PROBLEMS TO WORK ON.
1. In the forum post about shooting a night truck race, rename "SB800" to "SB-900" and write out the passage from "Now for the" up to and including "Ideas ideas ideas!".
2. Answer these about the night truck race post:
(a) Which camera body does the person shooting the race have?
(b) What equipment would let that person run non-camera portable lighting?
(c) According to the reply, where would any motion blur fall relative to the truck or car?

PAGE TEXT.
*** Begin section ***
Now for the important stuff:
I am going to be shooting an off road truck race in the middle of the desert this upcoming weekend. This will be the first race at night, so I am interested in the techniques you guys may approach this with.
I am currently equipped with a D80, a 12-24mm(which I personally love shooting for this event) and a SB800. I do have a generator, which would allow me to run some sort non-camera portable lighting (garage lights?).

Should I rent a second SB800 and run a slave flash closer to the vehicles while I stay further away?
Should I attempt longer shutter speeds with a flash to capture the movement and lighting of the trucks?
Ideas ideas ideas!
 
Sounds cool - As i haven't shot night racing before i would only be guessing at things you would need so i will leave that to those that know.

As for motion and panning, the flash will need to be adjusted to Rear Since on the D80. That way any motion blur you get would be behind the truck/car and not in front. The truck should pop as freeze action that way and be exposed correctly and the background would be be darker i would imagine. If you are shooting in a controled area of the track you might be able to set one flash to fill the background and one to pop the truck, but i'm just guessing on how well that would work. the 800 is a powerfull flash so it should be able to light up the forground on its own.
*** End section ***
GIVEN MATERIAL.
*** Begin section ***
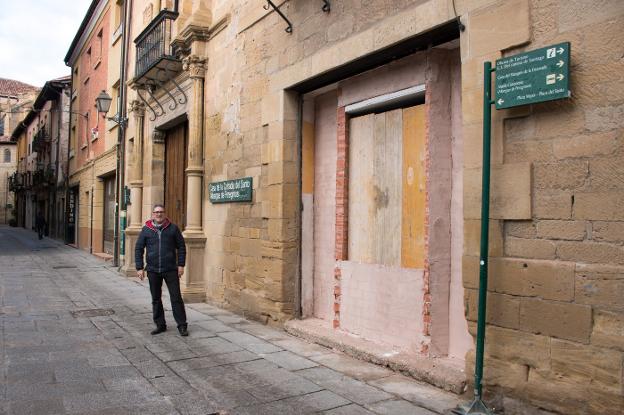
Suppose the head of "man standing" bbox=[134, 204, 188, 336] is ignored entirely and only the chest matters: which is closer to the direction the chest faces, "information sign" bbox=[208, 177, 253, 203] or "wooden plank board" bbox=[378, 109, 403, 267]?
the wooden plank board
*** End section ***
RESULTS FOR EACH TASK.
1.
Now for the important stuff:
I am going to be shooting an off road truck race in the middle of the desert this upcoming weekend. This will be the first race at night, so I am interested in the techniques you guys may approach this with.
I am currently equipped with a D80, a 12-24mm(which I personally love shooting for this event) and a SB-900. I do have a generator, which would allow me to run some sort non-camera portable lighting (garage lights?).

Should I rent a second SB-900 and run a slave flash closer to the vehicles while I stay further away?
Should I attempt longer shutter speeds with a flash to capture the movement and lighting of the trucks?
Ideas ideas ideas!

2.
(a) A D80.
(b) A generator.
(c) Behind the truck or car, not in front.